Na Enciclopédia de Diderot, por exemplo, discute-se o valor da rotina para que as pessoas possam ter o controle de suas vidas e acalmar-se: “graças à repetição e ao ritmo, o trabalhador pode alcançar ‘a unidade mental e manual’” (Sennett, 1996, p.38). Contemporâneo do pensador francês, Adam Smith chega a outro tipo de conclusão em relação à organização da rotina no tempo na nova ordem econômica – industrial – que ele testemunhava e sobre a qual pensava. A fábrica de alfinetes de Smith – exemplo prático com que Smith trabalha em sua principal obra, o “A riqueza das nações” (1776) - vira, à medida que o texto avança, segundo Sennett (1996), um lugar sinistro:
[...] em certo ponto, a rotina torna-se autodestrutiva, porque os seres humanos perdem o controle sobre seus próprios esforços; falta de controle sobre o tempo de trabalho significa morte espiritual [...] O fazedor de alfinetes torna-se uma criatura ‘estúpida e ignorante’ (Sennett, 1996, p.41).

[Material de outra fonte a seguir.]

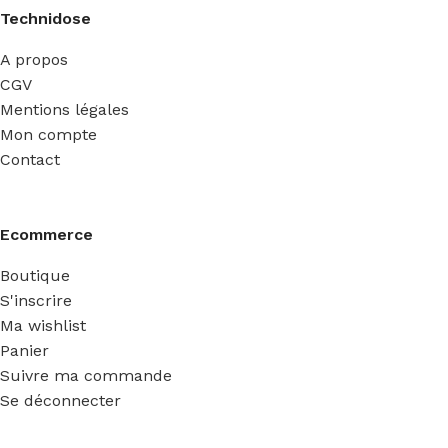
Technidose
A propos
CGV
Mentions légales
Mon compte
Contact
Ecommerce
Boutique
S'inscrire
Ma wishlist
Panier
Suivre ma commande
Se déconnecter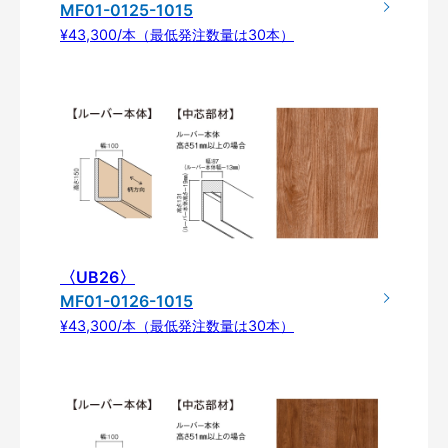
MF01-0125-1015
¥43,300/本（最低発注数量は30本）
〈UB26〉
MF01-0126-1015
¥43,300/本（最低発注数量は30本）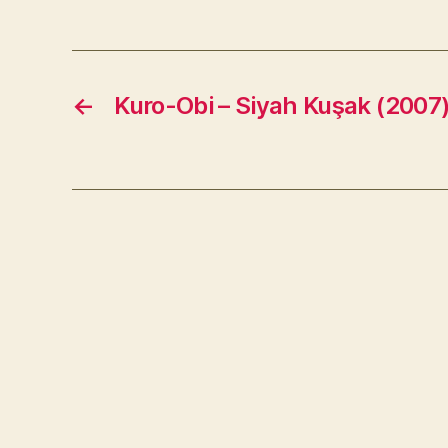
←
Kuro-Obi – Siyah Kuşak (2007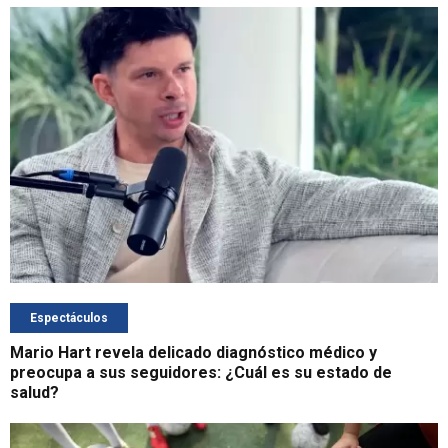
Espectáculos
Mario Hart revela delicado diagnóstico médico y
preocupa a sus seguidores: ¿Cuál es su estado de
salud?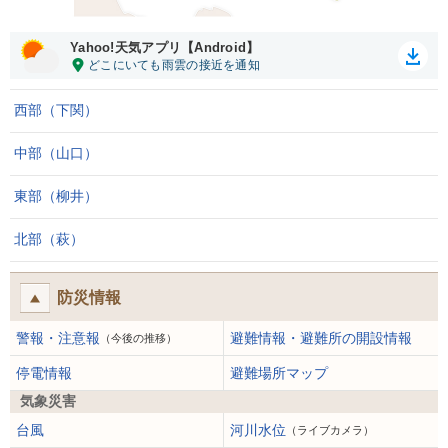
Yahoo!天気アプリ【Android】
西部（下関）
中部（山口）
東部（柳井）
北部（萩）
防災情報
警報・注意報
避難情報・避難所の開設情報
（今後の推移）
停電情報
避難場所マップ
気象災害
台風
河川水位
（ライブカメラ）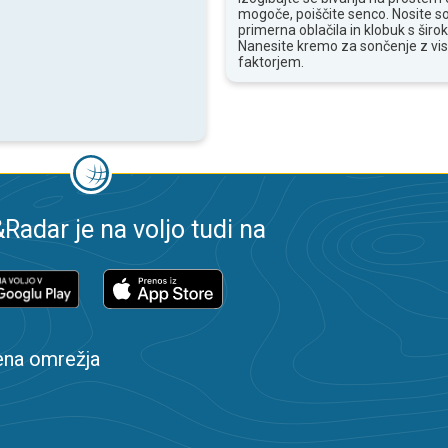
mogoče, poiščite senco. Nosite s
primerna oblačila in klobuk s široki
Nanesite kremo za sončenje z vi
faktorjem.
adar je na voljo tudi na
ena omrežja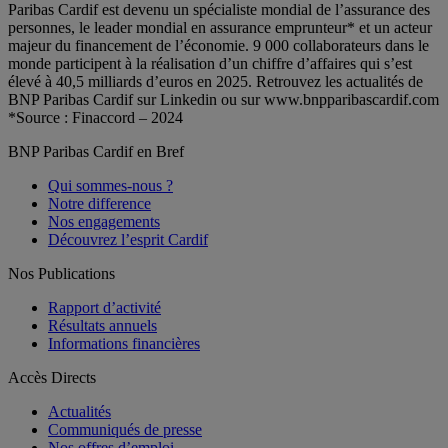
Paribas Cardif est devenu un spécialiste mondial de l’assurance des
personnes, le leader mondial en assurance emprunteur* et un acteur
majeur du financement de l’économie. 9 000 collaborateurs dans le
monde participent à la réalisation d’un chiffre d’affaires qui s’est
élevé à 40,5 milliards d’euros en 2025. Retrouvez les actualités de
BNP Paribas Cardif sur Linkedin ou sur www.bnpparibascardif.com
*Source : Finaccord – 2024
BNP Paribas Cardif en Bref
Qui sommes-nous ?
Notre difference
Nos engagements
Découvrez l’esprit Cardif
Nos Publications
Rapport d’activité
Résultats annuels
Informations financières
Accès Directs
Actualités
Communiqués de presse
Nos offres d’emploi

No final do século XVIII, Smith já se preocupava com as conseqüências do trabalho rotineiro para o caráter. Primeiro, constata que a “simpatia” ou a capacidade de um ser humano ser tocado ou compreender as tensões e sofrimentos do outro, algo “mais sutil sobre o caráter individual”, depende de algo que nos empurra para fora da previsibilidade: as manifestações de simpatia fazem parte do “reino de tempo espontâneo” (Sennett, 1996, p.42). Consequentemente, “para desenvolvermos nosso caráter, temos que fugir da rotina”.
A lógica da rotina teve seu apogeu nas décadas de 1950 e 1960, em pleno capitalismo industrial. Fábricas que funcionavam sob o modelo “taylorista” do tempo métrico, da hierarquia e da engenharia racional. Mas o tempo rotinizado aqui não era uma simples prisão para os trabalhadores: passara também uma arena onde trabalhadores sindicalizados podiam exigir seus direitos – dava-lhes poder. Para esses trabalhadores, após grandes depressões, guerras e, principalmente, constantes reformulações nos modelos fabris, a rotina ganhou o status de proteção. Não é uma avaliação maniqueísta: “pode decompor o trabalho, mas também compor uma vida” (Sennett, 1996, p.49).
Contudo, a substância do temor de Smith continuou pulsante: mesmo insatisfeitos com o trabalho, cujo conteúdo se esvaziava paulatinamente, homens e mulheres não se revoltavam. Ou seja, “resistência à rotina não gera revolução [...] o trabalhador da rotina não tem conhecimento de como fazer a mudança”. Já para Diderot, “as rotinas de trabalho geram narrativas, à medida que as regras e ritmos do trabalho evoluem aos poucos” (Sennett, 1996, p.50).
Trazendo o debate para a atualidade, “hoje estamos numa linha divisória em relação à rotina”. Em tempos de flexibilidade, a rotina está morrendo nos setores dinâmicos da economia. Entretanto, a maior parte da mão-de-obra “permanece inscrita no círculo de fordismo”. Para Sennett, não é tarefa fácil julgar ou refletir sobre esta realidade: se considerarmos a rotina como Diderot, a questão será discutir “condições de trabalho”. Entretanto, se estamos dispostos a “encarar a rotina como inerentemente degradante”, atacaremos a “natureza do próprio processo de trabalho” e creremos nas virtudes da espontaneidade. A questão que se coloca, então, para Sennett é: “a flexibilidade, com todos os riscos e incertezas que implica, remediará de fato o mal humano que ataca?” e “como poderá fazer o ser humano mais engajado?” (Sennett, 1996, p.51).
Nas falas dos artistas, situação paradoxal é latente: diante de tanta insegurança e incerteza, almejam uma rotina de criação, a possibilidade de um “dia-a-dia” de estúdio. O artista, que sempre foi o “marginal por excelência”, sonhando com estabilidade. Por mais estranho e antiquado que pareça, talvez querer estabilidade hoje, em tempos de extrema flexibilidade , em que o homem de sucesso é o que se adapta às mudanças rapidamente e não as teme, seja manter-se à margem do mainstream....
[...] na verdade o que a gente quer fazer né é, o dia-a-dia, a gente quer ter um dia-a-dia. Eu acho que não isso que a gente quer ter, a gente quer ter um dia-a-dia de artista que vai lá tem o seu atelier, tem o trabalho, tãnãnã tananá. Não é um momento de se retirar o mundo ou de ... que é diferente, é o ensaiar, é o pesquisar .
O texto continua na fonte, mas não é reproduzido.